Wu Yonghui, Liu Mei, Zheng W Jim, Zhao Zhongming, Xu Hua
Department of Biomedical Informatics, Vanderbilt University, Nashville, TN 37203, USA.
Pac Symp Biocomput. 2012:422-33.
Drug responses vary greatly among individuals due to human genetic variations, which is known as pharmacogenomics (PGx). Much of the PGx knowledge has been embedded in biomedical literature and there is a growing interest to develop text mining approaches to extract such knowledge. In this paper, we present a study to rank candidate gene-drug relations using Latent Dirichlet Allocation (LDA) model. Our approach consists of three steps: 1) recognize gene and drug entities in MEDLINE abstracts; 2) extract candidate gene-drug pairs based on different levels of co-occurrence, including abstract level, sentence level, and phrase level; and 3) rank candidate gene-drug pairs using multiple different methods including term frequency, Chi-square test, Mutual Information (MI), a reported Kullback-Leibler (KL) distance based on topics derived from LDA (LDA-KL), and a newly defined probabilistic KL distance based on LDA (LDA-PKL). We systematically evaluated these methods by using a gold standard data set of gene-drug relations derived from PharmGKB. Our results showed that the proposed LDA-PKL method achieved better Mean Average Precision (MAP) than any other methods, suggesting its promising uses for ranking and detecting PGx relations.
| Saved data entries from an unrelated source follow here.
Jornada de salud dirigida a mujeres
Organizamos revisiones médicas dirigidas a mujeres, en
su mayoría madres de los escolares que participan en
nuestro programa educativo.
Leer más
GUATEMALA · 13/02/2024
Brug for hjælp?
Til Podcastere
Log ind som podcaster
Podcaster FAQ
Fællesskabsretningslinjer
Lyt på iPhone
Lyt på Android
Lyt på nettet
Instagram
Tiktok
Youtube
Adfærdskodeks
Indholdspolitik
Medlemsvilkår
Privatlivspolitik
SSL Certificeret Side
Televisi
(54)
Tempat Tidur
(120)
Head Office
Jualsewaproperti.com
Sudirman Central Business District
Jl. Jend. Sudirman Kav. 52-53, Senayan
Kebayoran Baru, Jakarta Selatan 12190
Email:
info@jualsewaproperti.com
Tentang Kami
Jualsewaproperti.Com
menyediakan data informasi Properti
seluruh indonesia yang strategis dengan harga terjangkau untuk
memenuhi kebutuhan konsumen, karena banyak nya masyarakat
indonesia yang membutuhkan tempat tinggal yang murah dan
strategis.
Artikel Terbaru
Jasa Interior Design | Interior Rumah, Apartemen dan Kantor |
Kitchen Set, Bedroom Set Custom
由于人类基因变异,个体对药物的反应差异很大,这就是所谓的药物基因组学(PGx)。许多PGx知识已嵌入生物医学文献中,并且人们越来越有兴趣开发文本挖掘方法来提取此类知识。在本文中,我们提出了一项使用潜在狄利克雷分配(LDA)模型对候选基因-药物关系进行排名的研究。我们的方法包括三个步骤:1)在MEDLINE摘要中识别基因和药物实体;2)基于不同的共现水平提取候选基因-药物对,包括摘要水平、句子水平和短语水平;3)使用多种不同方法对候选基因-药物对进行排名,包括词频、卡方检验、互信息(MI)、基于从LDA导出的主题的报告的库尔贝克-莱布勒(KL)距离(LDA-KL)以及基于LDA新定义的概率KL距离(LDA-PKL)。我们使用来自PharmGKB的基因-药物关系金标准数据集系统地评估了这些方法。我们的结果表明,所提出的LDA-PKL方法比任何其他方法都具有更好的平均精度均值(MAP),表明其在排名和检测PGx关系方面具有广阔的应用前景。